Since the discovery of thienamycin having a potential antimicrobial activity against Gram-negative and Gram-positive bacteria, studies on the syntheses of carbapenem derivatives which are analogous to thienamycin have been widely developed. As a result, it was found that carbapenem derivatives having, as their 2-side chain, a substituent derived from 4-hydroxy-proline exhibit a potential antimicrobial activity and are useful as medicines or as intermediates for compounds possessing antimicrobial activity.
1-β-methyl carbapenem antibiotics, are particularly well known for treating a broad spectrum of gram-negative and gram-positive bacterial infections. See for example U.S. Pat. Nos. 4,962,103 4,933,333; 4,943,569; 5,122,604; 5,034,384 and 5,011,832.

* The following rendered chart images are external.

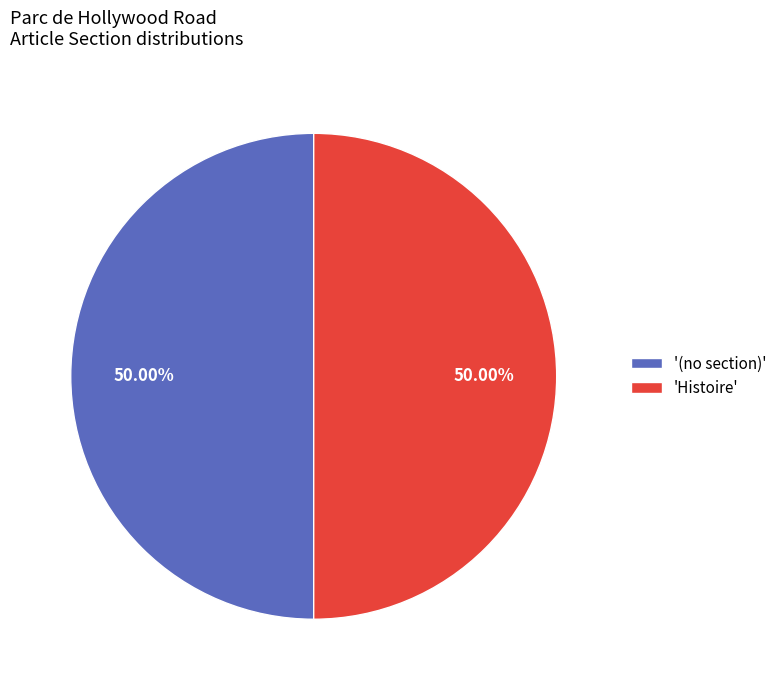

Approximately how many times larger is the value at 'Histoire' compared to '(no section)'?

1.0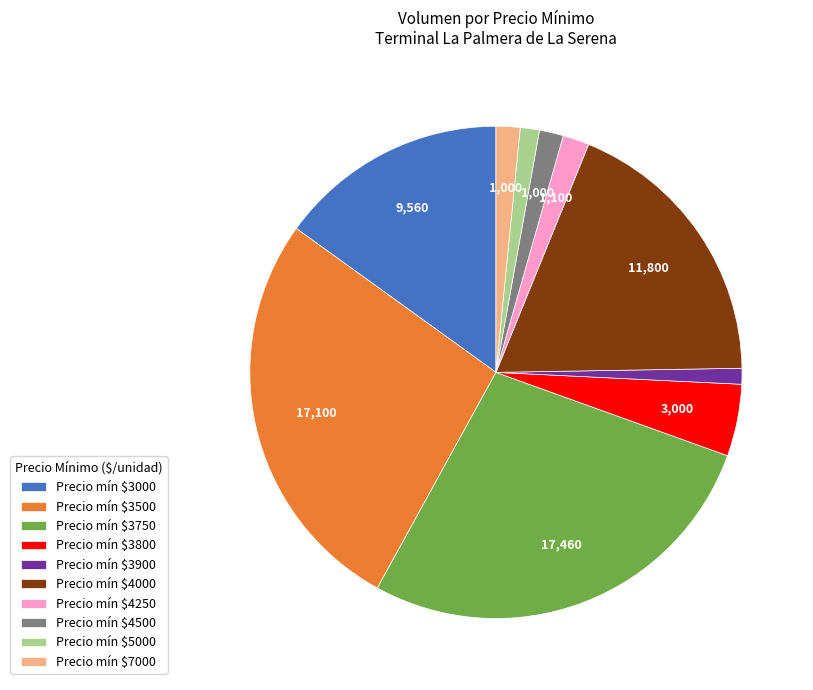

Which slice is the largest?

Precio mín $3750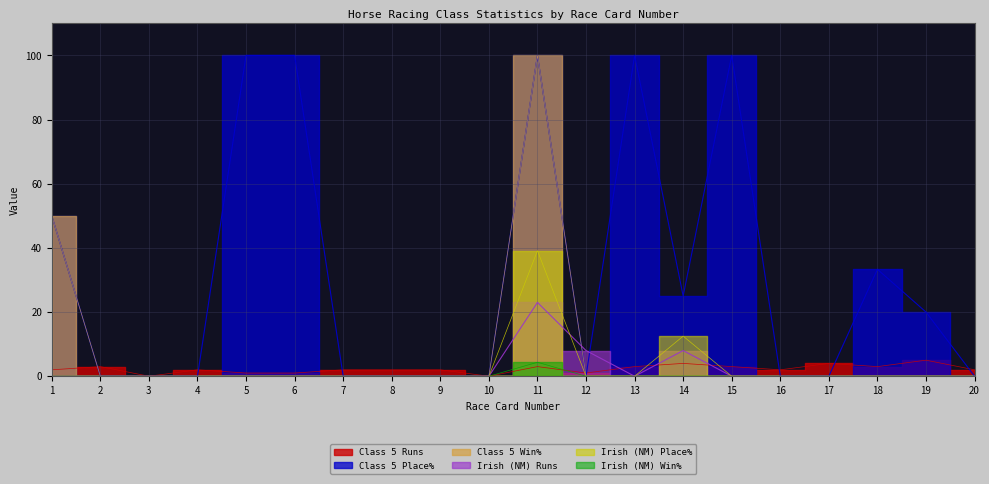

True or false: Irish (NM) Runs and Irish (NM) Win% intersect in this chart.

False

U.S. Pat. No. 6,255,300 to Merck & Co. describes certain carbapenem antibacterial agents in which the carbapenem nucleus is substituted with an iodo-phenyl linked through a methyl-oxygen linkage. The patent states that these compounds are useful against gram positive bacterial infections. Similarly, U.S. Pat. No. 6,310,055 provides carbapenem compounds with aromatic side chains that are halogen substituted, linked thorough an alkoxy unsaturated group.
European Publication No. 0 292 191 to Merck & Co. describes certain 2-(substituted methyl)-1-alkylcarbapenem compounds useful as antibiotic agents.
U.S. Pat. No. 6,399,597, also to Merck & Co. describes certain napthosultam compounds that are allegedly useful in the treatment of certain drug resistant bacterial infections.
U.S. Pat. No. 7,683,049 to FOB Synthesis, Inc. describes certain β-methyl carbapenem compounds for the treatment of gram-negative bacterial infections.
Because of the drug-resistance challenges associated with treating bacterial infections, there remains a need for new antimicrobial agents.
Therefore, it is one object of the present invention to provide novel β-methylcompounds carbapenems that are effective antimicrobial agents.
It is another object of the present invention to provide methods for the treatment of gram-negative bacteria, which optionally can be drug-resistant and/or multi-drug resistant.